Task directions
Change "grain bins" to "feed bins" in the passage on ranch boneyards and large carnivores, then write out the part from "But it wasn’t" to "the carnivores themselves." with that edit.

Passage for review

-=-=-=-=-

“You’ve got livestock – you’ve got deadstock”.
That may sound callous to some but unfortunately farms and ranches all have some degree of death loss, often caused by weather, disease and the birthing process. Traditionally, many farms and ranches disposed of these carcasses in a “boneyard”. This would be a selected area on their land which landowners considered a safe and appropriate place for disposal.
When bears and wolves were less frequent on the agricultural landscape, boneyards posed little threat to the safety of livestock or farm families. However, with the return of large carnivores to many areas, ranchers found that boneyards were being frequented by not just lesser carnivores such as coyotes, but bears and wolves as well.
But it wasn’t just the boneyards that the bears and wolves began to visit. Other conflicts between ranchers, bears and wolves also increased, in part because these boneyards were drawing large carnivores closer to farms and ranches. Examples of these conflicts include: depredation of livestock, tearing apart grain bins or beehives and getting into garbage. All of which can pose a threat to the safety of farm and ranch families, their livestock, and even the carnivores themselves.
In the early 2000’s, ranchers and other partners of the Blackfoot Challenge (a community based conservation effort in Montana’s Blackfoot River watershed) developed a deadstock removal program. Living with Large Carnivores: Boneyards, Bears and Wolves is a newly released film that shares the journey of the folks of the Blackfoot Challenge as they work to find solutions for reducing conflict with carnivores on the agricultural landscape.

-=-=-=-=-

Dataset entries:
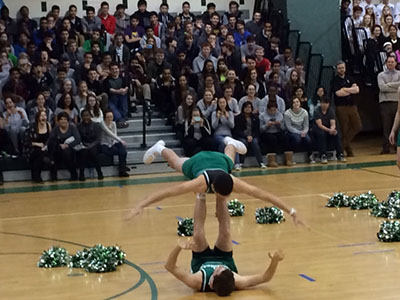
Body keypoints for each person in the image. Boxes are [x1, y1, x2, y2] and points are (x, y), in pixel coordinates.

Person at [126, 137, 304, 227]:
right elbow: (168, 192)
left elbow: (264, 195)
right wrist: (140, 205)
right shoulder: (199, 183)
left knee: (229, 159)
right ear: (214, 189)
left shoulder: (233, 181)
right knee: (175, 163)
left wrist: (292, 210)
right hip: (199, 162)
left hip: (221, 163)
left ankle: (230, 142)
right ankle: (160, 147)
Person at [164, 193, 284, 296]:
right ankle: (221, 193)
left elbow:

-=-=-=-=-

Exercise response
But it wasn’t just the boneyards that the bears and wolves began to visit. Other conflicts between ranchers, bears and wolves also increased, in part because these boneyards were drawing large carnivores closer to farms and ranches. Examples of these conflicts include: depredation of livestock, tearing apart feed bins or beehives and getting into garbage. All of which can pose a threat to the safety of farm and ranch families, their livestock, and even the carnivores themselves.